**WHAT THIS TASK INVOLVES:**
Nothing is to be altered. Print each record in full.

☆ ☆ ☆

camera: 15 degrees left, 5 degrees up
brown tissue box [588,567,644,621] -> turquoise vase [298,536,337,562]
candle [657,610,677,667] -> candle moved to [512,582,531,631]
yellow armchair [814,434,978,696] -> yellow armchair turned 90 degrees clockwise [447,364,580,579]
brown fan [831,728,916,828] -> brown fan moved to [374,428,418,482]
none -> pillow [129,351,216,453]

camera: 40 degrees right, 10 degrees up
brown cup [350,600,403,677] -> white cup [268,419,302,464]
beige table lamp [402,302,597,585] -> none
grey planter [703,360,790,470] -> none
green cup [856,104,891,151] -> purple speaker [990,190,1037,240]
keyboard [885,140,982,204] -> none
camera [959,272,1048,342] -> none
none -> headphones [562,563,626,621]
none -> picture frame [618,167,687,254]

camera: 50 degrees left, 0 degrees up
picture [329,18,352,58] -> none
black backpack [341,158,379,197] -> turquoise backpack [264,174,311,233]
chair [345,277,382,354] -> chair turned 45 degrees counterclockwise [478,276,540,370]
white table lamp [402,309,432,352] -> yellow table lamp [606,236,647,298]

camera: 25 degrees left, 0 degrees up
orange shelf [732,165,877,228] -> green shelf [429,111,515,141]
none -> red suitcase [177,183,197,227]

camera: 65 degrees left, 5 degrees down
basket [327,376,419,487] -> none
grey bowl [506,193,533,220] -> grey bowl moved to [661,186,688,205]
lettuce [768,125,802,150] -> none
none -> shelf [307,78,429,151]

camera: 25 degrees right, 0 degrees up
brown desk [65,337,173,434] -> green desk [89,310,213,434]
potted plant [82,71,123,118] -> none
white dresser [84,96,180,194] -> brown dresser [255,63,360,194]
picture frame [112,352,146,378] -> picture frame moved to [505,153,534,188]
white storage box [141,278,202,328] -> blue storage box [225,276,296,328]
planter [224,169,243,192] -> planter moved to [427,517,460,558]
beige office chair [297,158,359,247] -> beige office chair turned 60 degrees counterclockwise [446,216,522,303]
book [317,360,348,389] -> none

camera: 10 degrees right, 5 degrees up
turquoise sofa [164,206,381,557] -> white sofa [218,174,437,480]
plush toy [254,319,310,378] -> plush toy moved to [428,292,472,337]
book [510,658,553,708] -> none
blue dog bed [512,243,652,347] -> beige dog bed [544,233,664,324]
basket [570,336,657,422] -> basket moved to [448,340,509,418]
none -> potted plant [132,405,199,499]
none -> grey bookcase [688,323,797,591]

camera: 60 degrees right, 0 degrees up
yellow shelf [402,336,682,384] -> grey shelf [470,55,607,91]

☆ ☆ ☆

**RESPONSE TO THIS EXERCISE:**
camera: 15 degrees left, 5 degrees up
brown tissue box [588,567,644,621] -> turquoise vase [298,536,337,562]
candle [657,610,677,667] -> candle moved to [512,582,531,631]
yellow armchair [814,434,978,696] -> yellow armchair turned 90 degrees clockwise [447,364,580,579]
brown fan [831,728,916,828] -> brown fan moved to [374,428,418,482]
none -> pillow [129,351,216,453]

camera: 40 degrees right, 10 degrees up
brown cup [350,600,403,677] -> white cup [268,419,302,464]
beige table lamp [402,302,597,585] -> none
grey planter [703,360,790,470] -> none
green cup [856,104,891,151] -> purple speaker [990,190,1037,240]
keyboard [885,140,982,204] -> none
camera [959,272,1048,342] -> none
none -> headphones [562,563,626,621]
none -> picture frame [618,167,687,254]

camera: 50 degrees left, 0 degrees up
picture [329,18,352,58] -> none
black backpack [341,158,379,197] -> turquoise backpack [264,174,311,233]
chair [345,277,382,354] -> chair turned 45 degrees counterclockwise [478,276,540,370]
white table lamp [402,309,432,352] -> yellow table lamp [606,236,647,298]

camera: 25 degrees left, 0 degrees up
orange shelf [732,165,877,228] -> green shelf [429,111,515,141]
none -> red suitcase [177,183,197,227]

camera: 65 degrees left, 5 degrees down
basket [327,376,419,487] -> none
grey bowl [506,193,533,220] -> grey bowl moved to [661,186,688,205]
lettuce [768,125,802,150] -> none
none -> shelf [307,78,429,151]

camera: 25 degrees right, 0 degrees up
brown desk [65,337,173,434] -> green desk [89,310,213,434]
potted plant [82,71,123,118] -> none
white dresser [84,96,180,194] -> brown dresser [255,63,360,194]
picture frame [112,352,146,378] -> picture frame moved to [505,153,534,188]
white storage box [141,278,202,328] -> blue storage box [225,276,296,328]
planter [224,169,243,192] -> planter moved to [427,517,460,558]
beige office chair [297,158,359,247] -> beige office chair turned 60 degrees counterclockwise [446,216,522,303]
book [317,360,348,389] -> none

camera: 10 degrees right, 5 degrees up
turquoise sofa [164,206,381,557] -> white sofa [218,174,437,480]
plush toy [254,319,310,378] -> plush toy moved to [428,292,472,337]
book [510,658,553,708] -> none
blue dog bed [512,243,652,347] -> beige dog bed [544,233,664,324]
basket [570,336,657,422] -> basket moved to [448,340,509,418]
none -> potted plant [132,405,199,499]
none -> grey bookcase [688,323,797,591]

camera: 60 degrees right, 0 degrees up
yellow shelf [402,336,682,384] -> grey shelf [470,55,607,91]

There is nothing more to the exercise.